Ambos são tucanos, jovens e adoram política, cada um do seu jeito. Mas hoje, um abismo separa Eduardo Leite e Nelson Marchezan. Um abismo intransponível do ponto de vista político. Nelson Marchezan é candidato à reeleição. Eduardo Leite, não. Creio que ambos falam a verdade sobre seus futuros políticos nos próximos dois anos.
Não é pecado ser candidato. Ao contrário. Ambição, em tese, é positiva na política. Mas Leite e Marchezan funcionam de um jeito diferente nessa hora, condicionados por um momento histórico único, imprevisível e avassalador. No meio da maior crise recente da humanidade, o prefeito de Porto Alegre será julgado daqui a três meses pelas urnas. Esse olhar de curto prazo, compreensivelmente, pressiona Marchezan. Seu horizonte é influenciado por variáveis que se definem em 90 dias, tempo muito estreito para a dimensão do que estamos vivendo. Principalmente porque as decisões impopulares que devem ser tomadas agora fragilizam o gestor público, tornando-o alvo fácil da demagogia e dos interesses individuais.
Por isso, Marchezan deveria desistir de se candidatar à reeleição e se dedicar a combater a pandemia, contrariando interesses de curto prazo e pensando em um julgamento mais distante e mais relevante: o julgamento da História. Impossível fazer o que tem de ser feito e querer aplausos daqui a 90 dias. E, nesse meio tempo, ainda encarar um processo do impeachment aberto pela Câmara Municipal, um desperdício de energia no momento em que UTIs estão lotadas.
Marchezan e muitos outros prefeitos precisam descolar suas decisões do calor do momento e mirar mais longe. Eduardo Leite tem ainda dois anos a separá-lo da próxima eleição para governador, da qual prometeu não participar. Por isso, olha lá para frente, quando os ânimos em relação ao coronavírus tendem a estar mais acomodados e as cobranças serão filtradas por números mais consolidados.

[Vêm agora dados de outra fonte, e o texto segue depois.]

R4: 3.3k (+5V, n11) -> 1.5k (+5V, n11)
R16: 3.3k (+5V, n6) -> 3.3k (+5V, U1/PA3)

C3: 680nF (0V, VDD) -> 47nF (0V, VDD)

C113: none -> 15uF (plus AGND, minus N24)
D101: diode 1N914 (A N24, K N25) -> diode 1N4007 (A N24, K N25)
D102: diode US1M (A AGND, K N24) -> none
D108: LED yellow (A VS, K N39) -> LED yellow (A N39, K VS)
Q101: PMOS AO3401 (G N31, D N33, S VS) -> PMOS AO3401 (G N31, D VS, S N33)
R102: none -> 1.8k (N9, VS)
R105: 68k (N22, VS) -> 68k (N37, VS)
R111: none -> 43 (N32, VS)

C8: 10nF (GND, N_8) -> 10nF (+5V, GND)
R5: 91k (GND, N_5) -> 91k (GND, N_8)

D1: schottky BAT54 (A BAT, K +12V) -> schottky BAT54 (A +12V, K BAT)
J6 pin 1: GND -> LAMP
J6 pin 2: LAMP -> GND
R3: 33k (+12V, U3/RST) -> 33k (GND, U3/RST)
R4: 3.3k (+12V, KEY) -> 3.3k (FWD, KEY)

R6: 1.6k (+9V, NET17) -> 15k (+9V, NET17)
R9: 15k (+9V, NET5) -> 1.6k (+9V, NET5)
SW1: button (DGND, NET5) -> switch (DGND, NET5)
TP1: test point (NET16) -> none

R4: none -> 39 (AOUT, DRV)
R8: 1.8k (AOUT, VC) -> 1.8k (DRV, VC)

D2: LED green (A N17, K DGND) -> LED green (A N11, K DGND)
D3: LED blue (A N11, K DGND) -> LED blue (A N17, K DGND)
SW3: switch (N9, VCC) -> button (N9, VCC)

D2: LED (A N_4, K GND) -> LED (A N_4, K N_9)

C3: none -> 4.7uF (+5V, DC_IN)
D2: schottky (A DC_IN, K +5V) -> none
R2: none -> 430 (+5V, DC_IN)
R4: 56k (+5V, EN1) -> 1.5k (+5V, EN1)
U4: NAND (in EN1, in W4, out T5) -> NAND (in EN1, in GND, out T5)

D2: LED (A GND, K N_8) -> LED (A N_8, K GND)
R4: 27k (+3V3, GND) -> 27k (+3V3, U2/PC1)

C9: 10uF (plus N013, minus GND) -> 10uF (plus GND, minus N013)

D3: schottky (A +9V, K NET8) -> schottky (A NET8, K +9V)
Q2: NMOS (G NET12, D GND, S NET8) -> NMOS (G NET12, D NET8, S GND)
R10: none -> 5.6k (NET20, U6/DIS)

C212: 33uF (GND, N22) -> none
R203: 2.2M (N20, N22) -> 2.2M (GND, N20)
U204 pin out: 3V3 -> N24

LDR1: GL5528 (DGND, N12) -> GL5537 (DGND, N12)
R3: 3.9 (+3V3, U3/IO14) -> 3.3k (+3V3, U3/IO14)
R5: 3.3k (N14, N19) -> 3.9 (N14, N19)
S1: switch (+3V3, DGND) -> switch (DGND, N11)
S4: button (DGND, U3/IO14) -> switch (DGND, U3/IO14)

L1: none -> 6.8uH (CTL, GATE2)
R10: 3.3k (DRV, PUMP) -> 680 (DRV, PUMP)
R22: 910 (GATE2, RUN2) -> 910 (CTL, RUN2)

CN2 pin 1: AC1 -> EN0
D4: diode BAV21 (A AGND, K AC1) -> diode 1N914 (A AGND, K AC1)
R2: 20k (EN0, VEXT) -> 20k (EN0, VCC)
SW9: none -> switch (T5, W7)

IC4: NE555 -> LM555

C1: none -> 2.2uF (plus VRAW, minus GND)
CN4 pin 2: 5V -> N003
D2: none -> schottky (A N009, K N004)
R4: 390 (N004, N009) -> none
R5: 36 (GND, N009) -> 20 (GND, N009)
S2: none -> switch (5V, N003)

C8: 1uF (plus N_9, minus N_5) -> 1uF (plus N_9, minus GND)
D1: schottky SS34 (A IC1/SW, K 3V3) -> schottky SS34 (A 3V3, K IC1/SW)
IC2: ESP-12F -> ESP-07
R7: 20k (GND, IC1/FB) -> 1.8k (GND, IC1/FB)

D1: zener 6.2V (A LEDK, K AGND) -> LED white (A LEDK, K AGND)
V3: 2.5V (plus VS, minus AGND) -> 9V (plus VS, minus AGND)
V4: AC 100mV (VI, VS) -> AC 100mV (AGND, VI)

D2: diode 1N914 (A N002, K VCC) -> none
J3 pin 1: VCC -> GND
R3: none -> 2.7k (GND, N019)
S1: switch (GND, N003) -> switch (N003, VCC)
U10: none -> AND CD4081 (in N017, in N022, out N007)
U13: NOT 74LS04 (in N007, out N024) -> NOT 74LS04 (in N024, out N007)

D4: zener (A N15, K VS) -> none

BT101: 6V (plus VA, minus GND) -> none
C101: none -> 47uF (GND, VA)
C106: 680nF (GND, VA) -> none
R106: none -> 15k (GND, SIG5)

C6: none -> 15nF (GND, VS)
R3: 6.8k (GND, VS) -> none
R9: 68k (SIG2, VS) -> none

Em uma linha de tempo pré-pandemia, quatro anos era um prazo razoável para organizar uma gestão e mostrar resultados concretos. Agora, diante dessa guinada monumental da História, causada por um vírus, ações e resultados deveriam ser regidos por um cronograma bem mais elástico. Tanto que, em casos de prefeitos de cidades populosas e com graves crises sanitárias, a eventual perda de uma eleição hoje pode, na verdade, ser uma vitória no futuro.